Comparison of RSL1-sensitive genes in liver and WAT. (A) Heat maps highlighting genes that are sexually dimorphic (>1.5-fold difference between males and females) in liver and WAT. The intensity of color reflects the magnitude of the sex bias (red shows male-predominant genes, and blue shows female-predominant genes). The arrangement of genes in Rsl1^−/− mice is identical to that in WT mice. (B and C) Venn diagrams of sexually dimorphic genes (>1.5-fold difference between males and females) in liver and WAT and their distributions among WT and Rsl1^−/− mice. Circles are not to scale but are approximated to convey relative relationships among gene sets. (D) Sex-biased genes in liver and WAT were grouped into categories based on the magnitude of their sex bias (1.5- to 2-fold, 2- to 3-fold, and >3-fold) and plotted as percentages of the total. In WT liver, 71.9% of the sex-biased genes were in the 1.5- to 2-fold range (58.4% in Rsl1^−/− liver), 16.2% were in the 2- to 3-fold range (21.8% in Rsl1^−/− liver), and 12.0% were in the >3-fold range (19.9% in Rsl1^−/− liver).
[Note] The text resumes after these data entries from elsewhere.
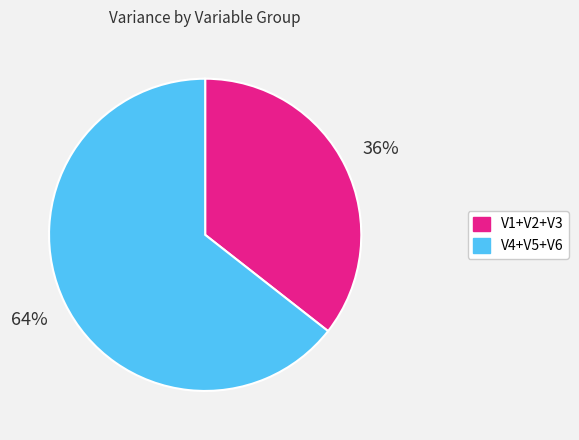

Does any single category account for the majority?

Yes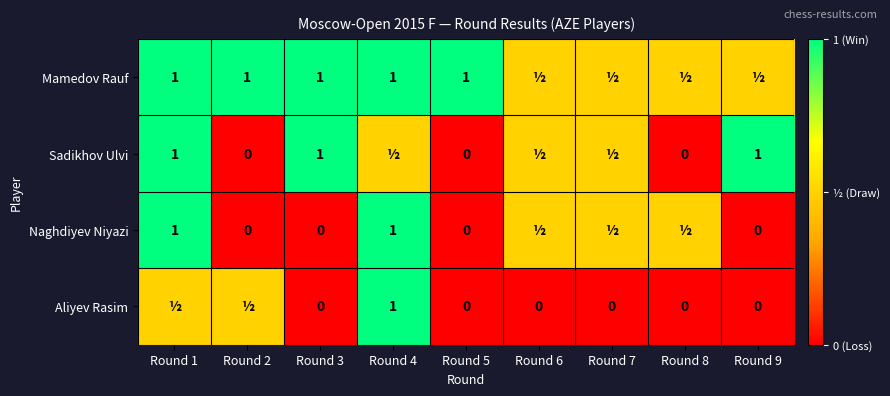

What is the total value across all series at Round 7?

1.5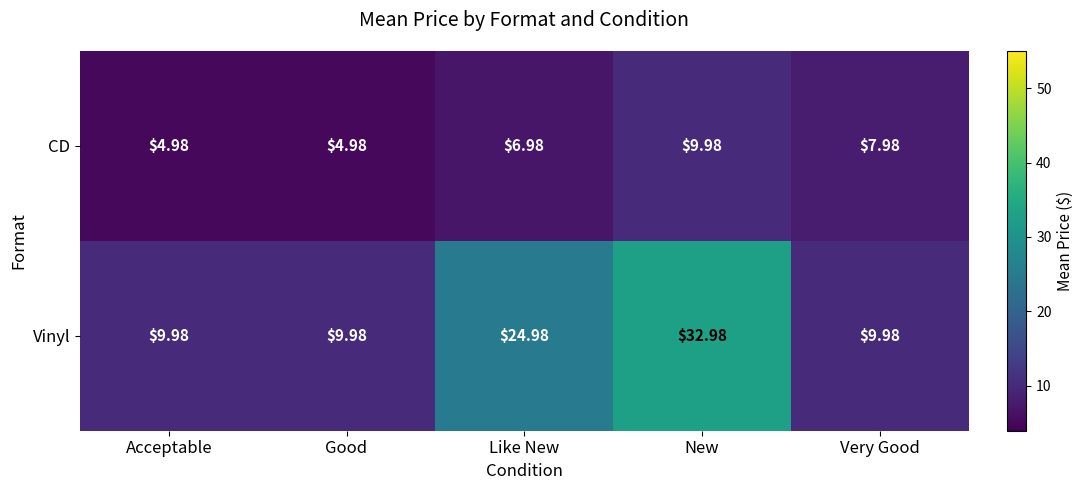

List the series in order of their overall mean, lowest first.

CD, Vinyl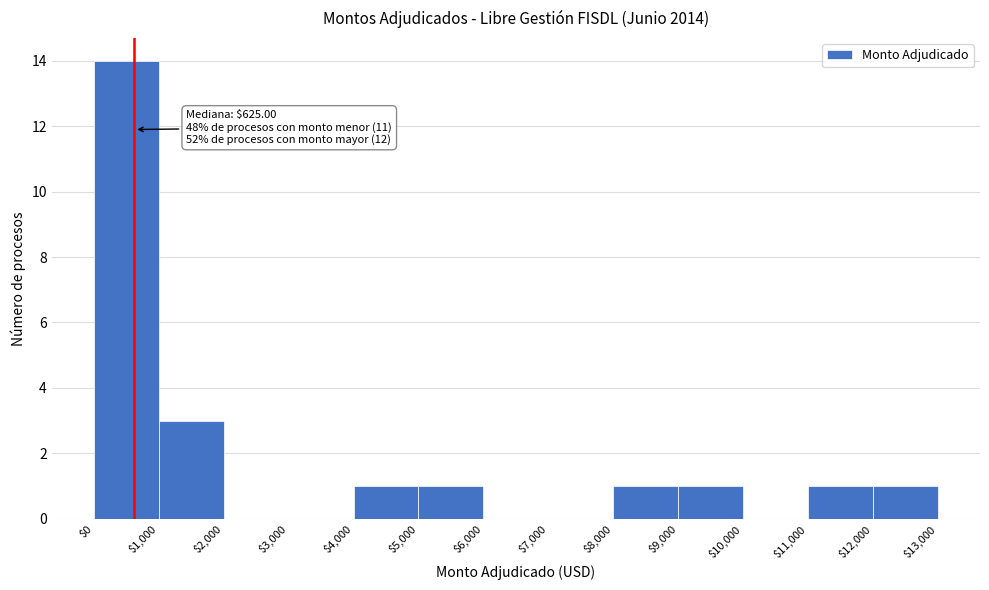

Over which range of the x-axis is the bar tallest?

$0 to $1,000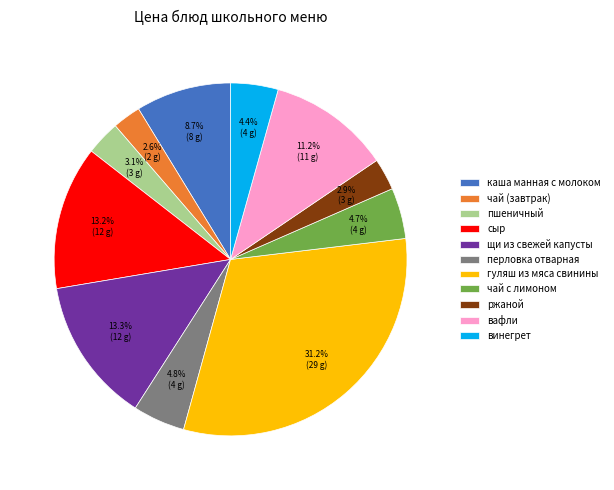

To the nearest percent, what percentage of the pie is чай (завтрак)?

3%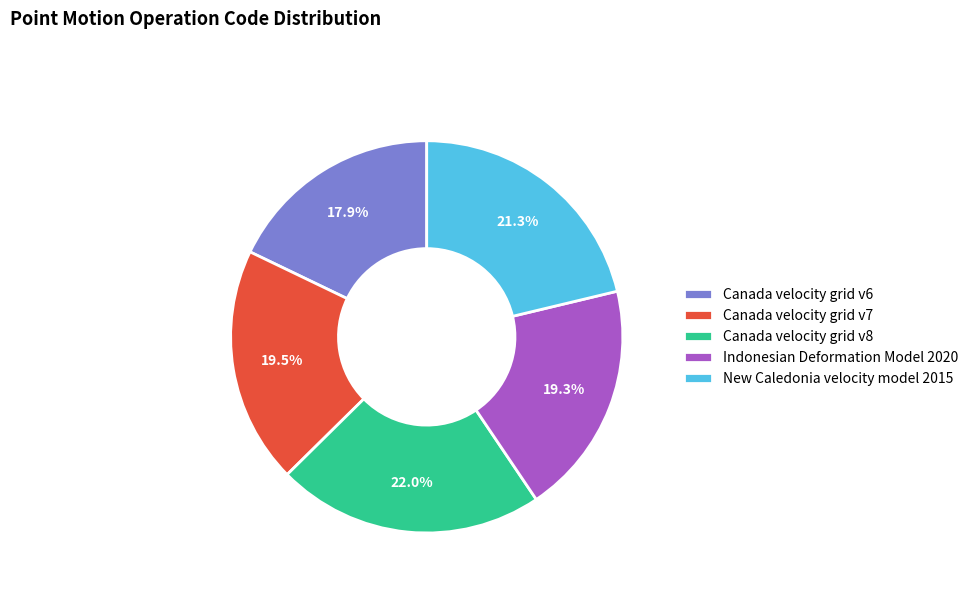

To the nearest percent, what is the average slice percentage?

20%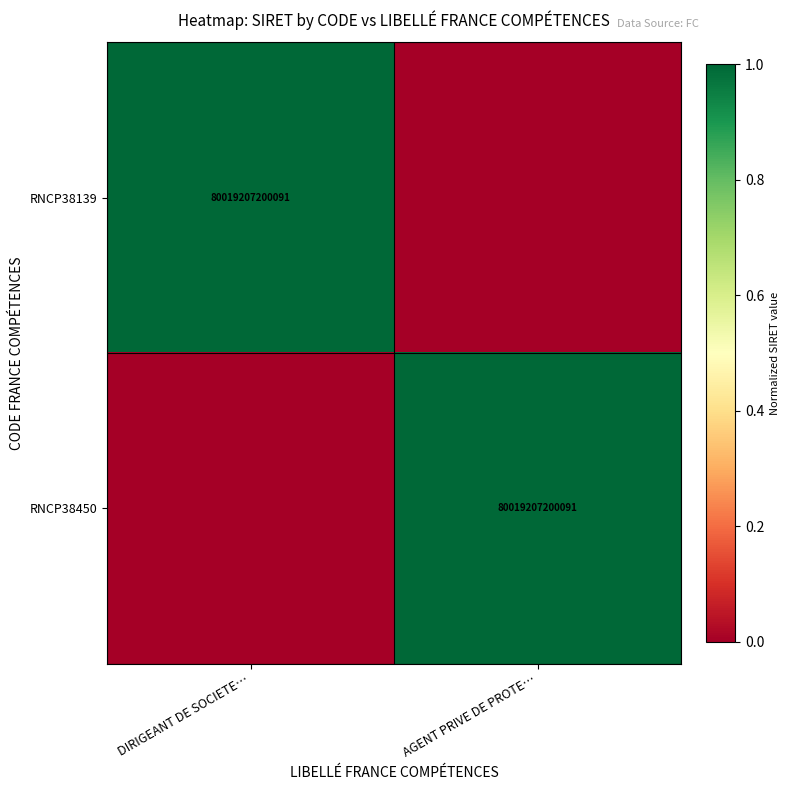

The RNCP38450 series shows 129826531130387 at AGENT PRIVE DE PROTE…. True or false?

False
In WAT, the differences between WT and Rsl1^−/− mice were much smaller (in the 1.5- to 2-fold range, 53.5% for WT mice and 55.9% for Rsl1^−/− mice; in the 2- to 3-fold range, 24.6% for WT mice and 23.2% for Rsl1^−/− mice; and in the >3-fold range, 21.9% for WT mice and 20.8% for Rsl1^−/− mice). (E) Venn diagrams of RSL1-responsive genes in liver compared to RSL1-responsive genes in WAT. A differential expression (WT versus Rsl1^−/−) threshold of 2-fold was used, with significance for P values of <0.05.

FIG 7

Liver-autonomous RSL1 action and impact on WAT lipogenic genes. (A) G6pc expression in primary hepatocytes isolated from WT and Rsl1^−/− livers and cultured for 18 h in starvation medium (“fasted”) or starvation medium supplemented with glucose plus insulin. qRT-PCR results from duplicate experiments were normalized to that for WT males with glucose plus insulin, which was arbitrarily set to 1. Means and SD were plotted. (B) Genes involved in lipogenesis exhibit attenuated expression in WAT due to Rsl1 expression in liver. WAT mRNA abundance was measured by qRT-PCR (n ≥ 4 mice per genotype). To ease comparisons for transcripts that vary in abundance, results were normalized and the means and SEM plotted relative to the level in WT females, which was arbitrarily set to 1. t tests evaluated differences from the WT group. *, P < 0.05.

FIG 8

RSL1-sensitive pathways in liver that may contribute to metabolic phenotypes. CD, chow diet; HFD, high-fat diet. “Lean” and “obese” refer to the state of Rsl1^−/− mice relative to normal wild-type mice. RSL1 limits gluconeogenesis and MUP1 secretion, which in turn may derepress lipogenesis, leading to a normal phenotype. In the absence of RSL1, upregulation of these pathways promotes a lean phenotype. With HFD, the RSL1-deficient female liver fails to repress ELOVL3 and fatty acid transporters (e.g., MUP1 and LCN2), which triggers a cascade in systemic signaling, resulting in a failure to suppress WAT lipogenesis and in excessive weight gain.